#### Exercises to complete:
**a.** In the forum thread on decimal-to-binary conversion in Haskell, which operator does the first answer suggest using in place of %?
**b.** Pick up the forum thread on decimal-to-binary conversion in Haskell from its last line and keep writing it.

#### Passage provided:
============================================================
How to implement decimal to binary conversion

Question

I implemented a binary to decimal function in Haskell and am currently working on a function that would convert a decimal into a binary value. (I'm aware that these functionalities are available somewhere although they're not part of Prelude.hs)

I came up with the following code for a C-type procedural language, but I have trouble adapting it into the functional paradigm.

while (n > 0)
{
    if (n % 2 == 1)
        str = str + "1";
    else
        str = str + "0";
    n = n / 2;
}

I ventured into functional programming in Haskell only recently so I'm quite new to the functional way of thinking. I attempted the above using both recursion and list comprehension, but I'm not sure on how to place the guards and the logic properly since this involves multiple conditions. I use an Int list to hold the separate binary bits.

--Decimal to binary
toBin:: Int -> [Int]
toBin 0 = [0]
toBin n | (n % 2 == 1) =
        |(n % 2 == 0) = 

I've understood that the above pattern would let the program choose either guard and end evaluating the function. Am I on the wrong track here?

Below is what I came up with primitive recursion to convert any base (less than 10, in place of the 2) to decimal.

toDecimal :: [Int] -> Int
toDecimal [] = 0
toDecimal (x:xs) = (x * 2 ^(length xs)) + bin xs

Answer 1

There's no % operator; you're probably looking for `mod` instead:

toBin 0 = [0]
toBin n | n `mod` 2 == 1 = ...
============================================================
#### Information provided:
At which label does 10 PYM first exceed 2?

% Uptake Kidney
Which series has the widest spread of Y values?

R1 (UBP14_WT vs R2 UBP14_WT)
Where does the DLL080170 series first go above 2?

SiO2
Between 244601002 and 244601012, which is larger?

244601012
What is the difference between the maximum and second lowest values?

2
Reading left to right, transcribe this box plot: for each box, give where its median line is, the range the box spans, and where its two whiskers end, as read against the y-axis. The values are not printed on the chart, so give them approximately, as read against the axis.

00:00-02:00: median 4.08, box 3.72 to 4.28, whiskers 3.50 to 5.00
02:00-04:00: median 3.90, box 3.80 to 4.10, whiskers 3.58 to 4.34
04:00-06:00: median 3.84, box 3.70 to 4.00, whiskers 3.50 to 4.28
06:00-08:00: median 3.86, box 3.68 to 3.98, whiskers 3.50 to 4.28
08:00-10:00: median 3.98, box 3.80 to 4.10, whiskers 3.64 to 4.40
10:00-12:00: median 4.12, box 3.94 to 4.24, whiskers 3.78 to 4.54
============================================================
#### Solved problems:
**a.** The `mod` operator.

**b.**
        | n `mod` 2 == 0 = ...

Guards let you choose between multiple branches of a function. In this case, each ... will be the result of toBin n if its corresponding condition is true. To append two lists together, you can use the ++ operator, and `div` corresponds to integer division:

toBin 0 = [0]
toBin n | n `mod` 2 == 1 = toBin (n `div` 2) ++ [1]
        | n `mod` 2 == 0 = toBin (n `div` 2) ++ [0]

However, this has a few problems. For a start, it always starts the result with 0, which is redundant; additionally, using ++ [1] is slow, since it has to go through the entire list to add an element on to the end; it would be better to prepend each element as we go, and then reverse the result at the end.

To fix both these things, we'll split toBin up into a main function and a helper function:

toBin 0 = [0]
toBin n = reverse (helper n)

helper 0 = []
helper n | n `mod` 2 == 1 = 1 : helper (n `div` 2)
         | n `mod` 2 == 0 = 0 : helper (n `div` 2)

In this version, we use the : operator, which takes a value and a list, and returns the list with the value prepended to the beginning. We also return an empty result for 0 in our helper, and handle the 0 case in toBin instead, so that there's no more 0s than necessary in the result.

We can simplify helper's code by skipping the guards altogether, since we just write the result of n `mod` 2 again on the right-hand side:

helper 0 = []
helper n = (n `mod` 2) : helper (n `div` 2)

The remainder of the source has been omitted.